[Opening SOURCE PASSAGE section]
Marxists have been especially interested in how this kind of exploitation can be more or less opaque in a given social structure. So in a simplified image of feudal life the peasants of a given town do the work of sowing and reaping and storing the grain in a house. Then some people on horses with crossbows turn up and take away a ten percent of that as the tithe to the local lord. In this social form it is just obvious that a certain portion of the labour performed by the peasants, as concretised in the resulting grain, is crudely appropriated by their social betters. Whereas a wage relation in a capitalist economy, the thought goes, makes this much less plain - one doesn't work on the assembly line to make a certain amount of chairs, sell those off, then give the proceeds back to the capitalist minus your wage. Instead you agree to a wage in advance and do not actually see the revenue come in and get divided, so at no point is it simply obvious that what the workers get back is less than they collectively generated.

Note the exploitation relationship is pretty key to another core concept, that of domination. This is the idea that the only way one group could get away with doing that to another is if they enjoyed some pretty hefty advantages, the ability to coerce, compel, or swindle them somehow. The reason many Marxists are so interested in theories of Republican freedom on the one hand, and ideological hegemony on the other, is essentially part of working out what such domination amounts to and how it might be perpetuated.

Alienation and Flourishing: another of the more normative ideas associated with Marxism. Here the thought is that as creatures we have certain ways of life within which we would flourish. Typically Marxists think of this as one in which we can throw ourselves wholeheartedly into (often shared) projects that we value and genuinely identify with our activities, feeling a sense of connection to both the process and output of our work -- that it expresses our genuine desires, reflects our will, and is what we would want to have spent our time upon. Note here the emphasis on the collective - our desires, what we would want, etc. Flourishing on Marxist views is importantly communal and based in solidarity, it's about how we come together to enable, co-constitute, and give aid and support, helping one another live.

To be able to engage in such activities regularly as a matter of course is to flourish. (What if someone really just loves mass murder, you ask? In a society that actually promotes flourishing people will not tend to develop such anti-social desires, Marxists rather optimistically answer.) We are alienated when the way we spend our time, our life's work and our day to day activities, are not expressive of our actual desires or will, and the output of our work does not appear to us as something we wholeheartedly can endorse as ours, but is in fact... well, alien, other, somehow distanced and abstracted from us. Spending one's working days in alienating and alienated labour said to be the typical state of a labourer under capitalism. 

The Dictatorship of the Proletariat: while famously reticent about saying what comes next and how we get there, one of the suggestions that stuck with Marxists is the idea of the dictatorship of the proletariat. For Marx this was modelled on a rather strange amalgamation of Roman military catastrophes and the behaviour of the Paris Commune. The thought is that during the transition out of capitalism there would be a sort of emergency government by working people who captured the state and ran it in line with their own interests. This was not intended to be a permanent state of affairs (just as the Roman military dictator was supposed to step aside and restore the normal constitutional order once the emergency that prompted their appointment was over) but rather a process of winding down the state all together. As I have said Marx personally seems to have much admired the intensely democratic Paris Commune, but this idea has somewhat (in)famously been adapted to the of a revolutionary vanguard party acting qua representatives of the workers in administering their dictatorship. Hmm.
[Closing SOURCE PASSAGE section]
[Opening SOURCE DATA section]
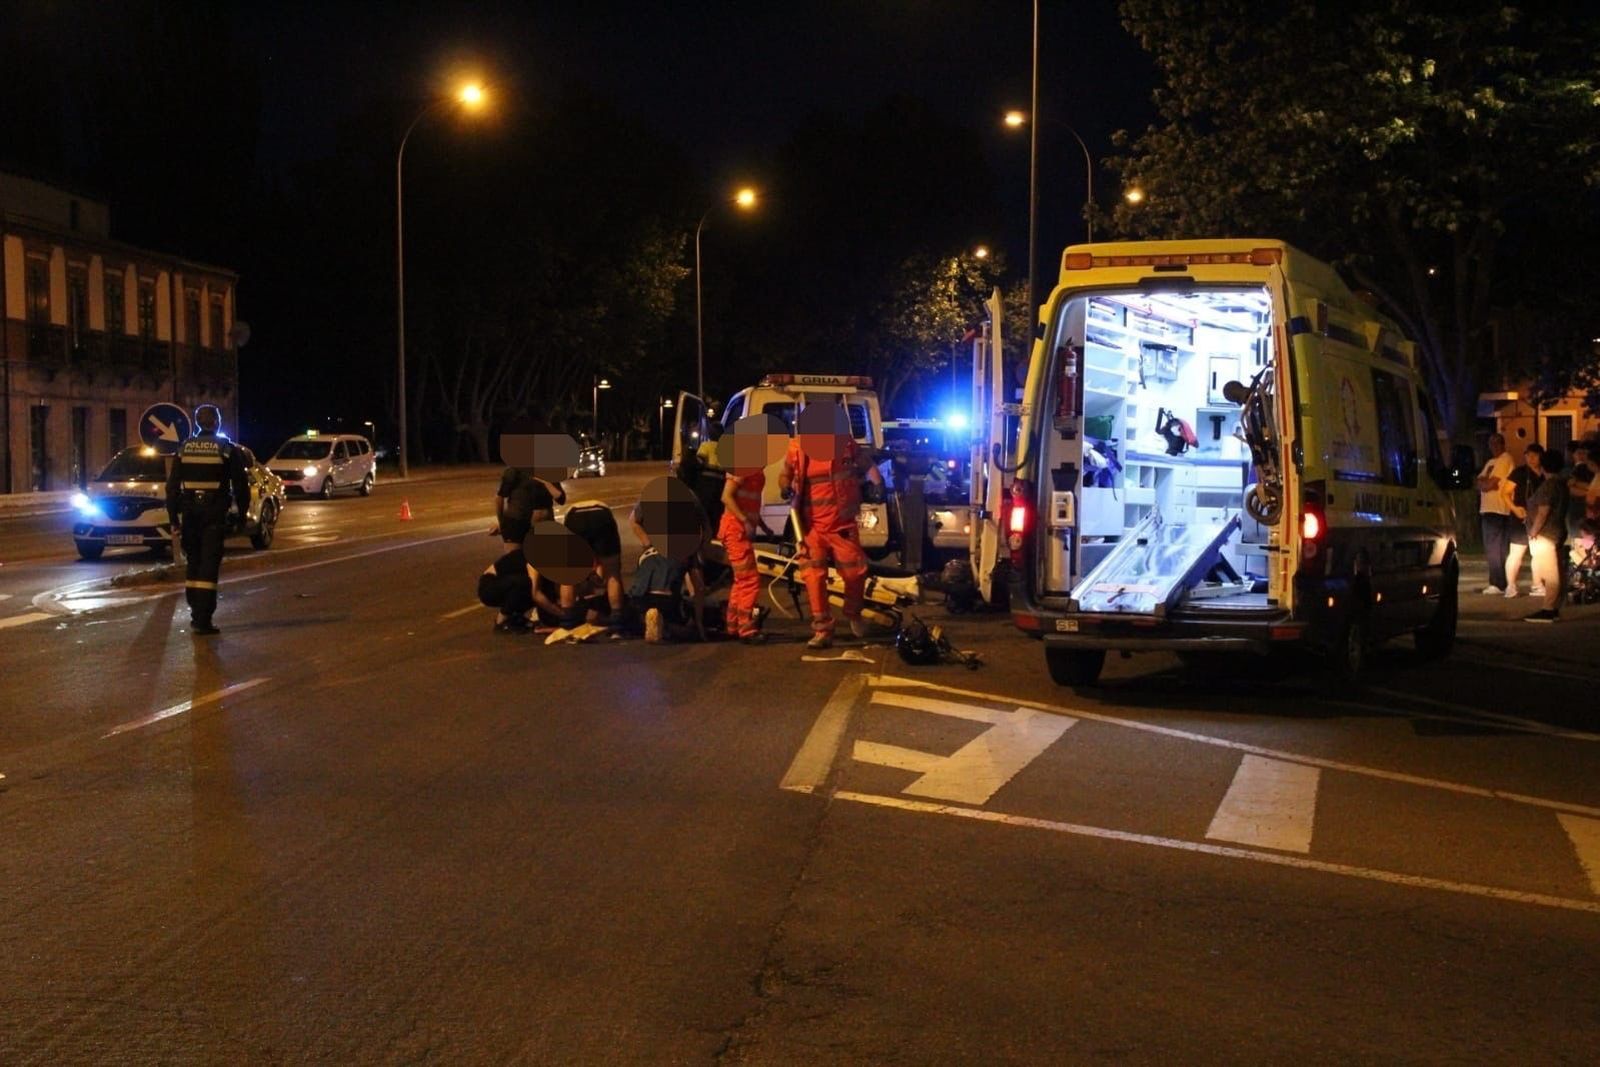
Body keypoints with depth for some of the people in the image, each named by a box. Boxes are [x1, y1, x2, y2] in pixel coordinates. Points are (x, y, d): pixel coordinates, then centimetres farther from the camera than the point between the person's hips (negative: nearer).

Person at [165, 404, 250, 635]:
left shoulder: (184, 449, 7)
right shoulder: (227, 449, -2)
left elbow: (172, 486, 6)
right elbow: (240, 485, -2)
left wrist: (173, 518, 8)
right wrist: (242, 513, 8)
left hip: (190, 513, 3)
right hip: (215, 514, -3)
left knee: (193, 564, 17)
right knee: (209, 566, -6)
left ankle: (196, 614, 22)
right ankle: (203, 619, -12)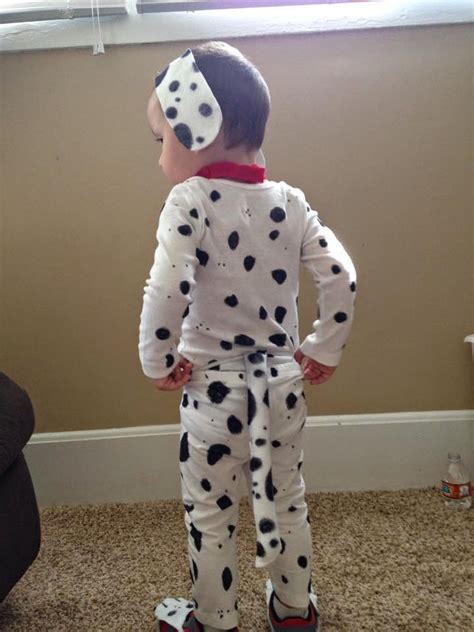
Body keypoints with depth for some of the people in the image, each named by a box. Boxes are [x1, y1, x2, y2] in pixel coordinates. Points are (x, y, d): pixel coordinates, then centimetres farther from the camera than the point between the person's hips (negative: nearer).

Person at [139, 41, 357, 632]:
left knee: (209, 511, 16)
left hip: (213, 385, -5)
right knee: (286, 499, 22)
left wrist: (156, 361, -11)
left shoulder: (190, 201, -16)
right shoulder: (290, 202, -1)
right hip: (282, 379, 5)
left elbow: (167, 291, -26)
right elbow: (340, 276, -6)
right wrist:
[Closing SOURCE DATA section]
= ACTIVITY 1 =
In the passage on Marxist concepts, translate this sentence into Spanish: "Here the thought is that as creatures we have certain ways of life within which we would flourish."
= ACTIVITY 2 =
In the feudal example from the passage on Marxist concepts, how much of the grain do the people on horses take as the tithe?
= ACTIVITY 3 =
Continue the passage on Marxist concepts from where it stops, writing the next part in the same voice.

= OUTPUT 1 =
Aquí la idea es que, como criaturas, tenemos ciertas formas de vida dentro de las cuales floreceríamos.

= OUTPUT 2 =
Ten percent.

= OUTPUT 3 =
The Theory of the State: why would the state wind down you ask? Well because many Marxists have a certain theory of the state according to which it is the organised expression of the dominant class, the means by which they can coordinate and see their shared interests realised. Since the working class will ultimately seek (so Marx thinks) to create a society without class distinctions, they have no need for a state in the long run. When there is no dominant class it needs no coordination.

This attitude to the state, the conviction that it is a means by which the ruling class express their will, is often generalised into a theory of institutions more broadly. There is a general distrust of powerful bodies that presently dominate social life - after all, for them to occupy the role they do, they must have been able to make their peace with capital's domination somehow. Likewise the stories they come up with, the ideologies and so called moral codes, are all held under suspicion. As are the people telling those stories.. This of course goes for academics too, and so I am at risk of disappearing in a puff of self-refuting logic.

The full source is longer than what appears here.